Leinfelden-Echterdingen - Auf einem Hang neben dem Alten Rathaus oder auf dem Haldenareal? Wo soll der Neubau der Stettener Wehr in die Höhe gezogen werden? Diese unter Stettener Bürgern heiß diskutierte Frage wird erst nach der Sommerpause geklärt. Das letzte Wort ist hier noch nicht gesprochen. Im September sollen sämtliche Bürger mit einem Infoabend ins Boot geholt werden. „Es wird aber wohl auf das Gelände am Alten Rathaus hinauslaufen“, sagt Irmgard Quelle, die Chefin des Stettener Vereinsrings am Freitag ernüchtert. Und: „In einer Demokratie muss man wohl damit leben, überstimmt zu werden.“ Auch wenn einem die Pläne nicht schmecken.

Das Problem: Für alteingesessene Stettener Bürger ist das Gelände am Alten Rathaus eine Art heiliger Boden. Auch der örtliche Vereinsring ist gegen einen Bau an dieser Stelle. Das Alte Rathaus, in dem derzeit noch die Stadtwerke zu finden sind, soll künftig als Bürger-, Vereins- und Kulturhaus genutzt werden. „Es braucht dann aber auch ein Umfeld, in dem es atmen kann“, schreibt FDP-Stadtrat Wolfgang Haug in einem Positionspapier zur Stettener Stadtentwicklung. Ein Neubau neben dem Alten Rathaus würde das Areal dominieren und entwerten. Dieses Papier hat er an die Verwaltung und die Fraktionen geschickt – auch um sich seinen Ärger von der Seele zu schreiben. „Allein sich einen Feuerwehrklotz neben dem Alten Rathaus vorzustellen, ist unerträglich“, sagt Irmgard Quelle. „Die Probleme mit dem Parken werden von der Verwaltung weggewischt.“

Probleme mit Lärmrichtlinie

Baubürgermeisterin Eva Noller will das Thema am Dienstag auch im Gemeinderat erneut aufs Tapet heben. Sie sagt: „Es spricht bereits heute vieles für den Standort am Alten Rathaus.“ Denn wenn man das Feuerwehrhaus am bisherigen Standort neu bauen würde, bräuchte man ein Gebäude, wo die Wehr übergangsweise unterkommen kann. Zudem müsste dann der dort auch geplante Kitaneubau zunächst errichtet werden. „Das würde uns Jahre zurückwerfen“, sagt sie. Auch die Topografie spreche gegen dieses Areal. Zudem liege das neue Feuerwehrhaus laut neuen Lärmrichtlinien dann zu nahe an der Wohnbebauung.

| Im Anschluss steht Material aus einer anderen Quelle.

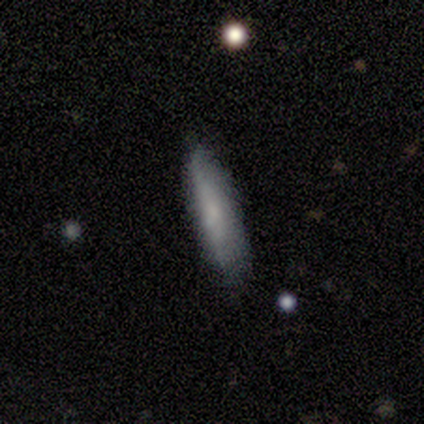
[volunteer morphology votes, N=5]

Am Donnerstagabend haben sich Vertreter von Fraktionen, der Bauverwaltung, des Vereinsrings und der Kirchengemeinde sowie engagierte Bürger bei einem nichtöffentlichen Workshop zu der Standortfrage ausgetauscht. Baubürgermeisterin Noller wollte dieser Runde die Vor- und Nachteile der Standorte Altes Rathaus und Haldenareal präsentieren. Der dritte Standort am Ungerhaldenweg ist – wie berichtet – mittlerweile vom Tisch

Der Abend soll sehr lebhaft verlaufen sein. Der Unmut ist groß. Wolfgang Haug ist an diesem Abend die Hutschnur geplatzt. Auch Erich Klauser (SPD) ist sehr unzufrieden. Viele der vorgebrachten Argumente seien nicht nachvollziehbar, die Unterlagen manipuliert. „Es wird Stimmung gemacht. Der Standort Haldenareal schlecht geredet“, sagt er.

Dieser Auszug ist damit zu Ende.